In the second step—oxidation—the reaction mixture is treated with hydrogen peroxide ($H_2{O}_2$) and a base like sodium hydroxide ($NaOH$). The boron atom is replaced by a hydroxyl group, completing the conversion to a primary alcohol.

• Useful for synthesizing primary alcohols.
• Proceeds without rearrangement of the carbon skeleton.
• Simple and relatively safe to conduct under mild conditions.

This method is particularly valued for its specificity and gentle reaction conditions.

Oxymercuration-Reduction

Oxymercuration-reduction is an elegant method for hydrating alkenes to form alcohols without carbocation rearrangements. The process has a few distinct stages.
First, in the oxymercuration step, mercuric acetate ($Hg(OAc{)}_2$) reacts with an alkene and water to form a mercurinium ion intermediate. This is followed by the attack of water, adding an OH group in a Markovnikov fashion, typically on the more substituted carbon.
This step does not involve the formation of an actual carbon cation, which makes it free of rearrangement issues, leading to a more predictable product.
The subsequent reduction stage involves sodium borohydride ($NaB{H}_4$), which reduces the organomercury compound to yield an alcohol.

• Yields secondary alcohols in most cases.
• Favored for its predictability and reliability.
• Suitable for complex molecule synthesis due to non-rearranging reaction.

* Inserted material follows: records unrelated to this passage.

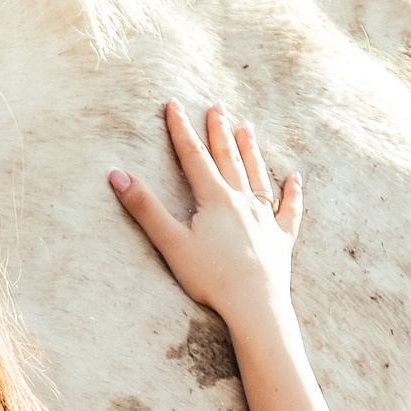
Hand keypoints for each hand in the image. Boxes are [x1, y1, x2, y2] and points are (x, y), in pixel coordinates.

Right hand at [109, 101, 301, 321]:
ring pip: (257, 175)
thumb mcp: (170, 242)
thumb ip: (144, 208)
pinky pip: (288, 209)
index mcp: (214, 199)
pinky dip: (292, 193)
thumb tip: (117, 175)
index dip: (181, 130)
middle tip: (216, 107)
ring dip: (251, 151)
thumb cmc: (210, 277)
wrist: (255, 304)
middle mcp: (242, 201)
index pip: (194, 156)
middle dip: (219, 131)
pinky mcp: (281, 238)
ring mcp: (265, 218)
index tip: (174, 106)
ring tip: (247, 129)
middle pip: (229, 158)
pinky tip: (294, 179)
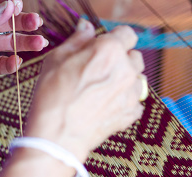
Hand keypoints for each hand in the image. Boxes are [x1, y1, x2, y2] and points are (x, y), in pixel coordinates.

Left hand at [0, 0, 46, 81]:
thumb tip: (9, 5)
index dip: (11, 6)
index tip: (19, 7)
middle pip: (7, 24)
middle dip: (24, 24)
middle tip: (37, 24)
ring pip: (7, 44)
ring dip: (24, 44)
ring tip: (39, 44)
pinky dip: (9, 65)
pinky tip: (17, 62)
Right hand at [26, 19, 145, 161]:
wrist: (58, 134)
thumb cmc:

This method is essential in organic synthesis, offering a robust way to convert alkenes to alcohols under controlled conditions.

Hydration Reaction

A hydration reaction involves the addition of water ($H_{2}O$) to a substrate, such as an alkene, resulting in an alcohol. It's one of the most fundamental types of reactions in organic chemistry.
The acid-catalyzed hydration is a common method for adding water across an alkene's double bond, turning it into alcohol, often following the Markovnikov rule. This happens with the use of acids like sulfuric acid ($H_{2}S{O}_4$), where the double bond reacts to form a carbocation intermediate, which then captures a water molecule.
While convenient, direct hydration often results in secondary alcohols due to Markovnikov addition and can be prone to carbocation rearrangements.

• Involves simple reagents, typically acids and water.
• Often leads to secondary alcohols due to predictable carbocation intermediate formation.
• Not suitable for producing certain primary alcohols like propan-1-ol from propene.

Understanding hydration reactions provides insight into the dynamics of alcohol formation and is pivotal in synthetic strategies where alcohols are desired end products.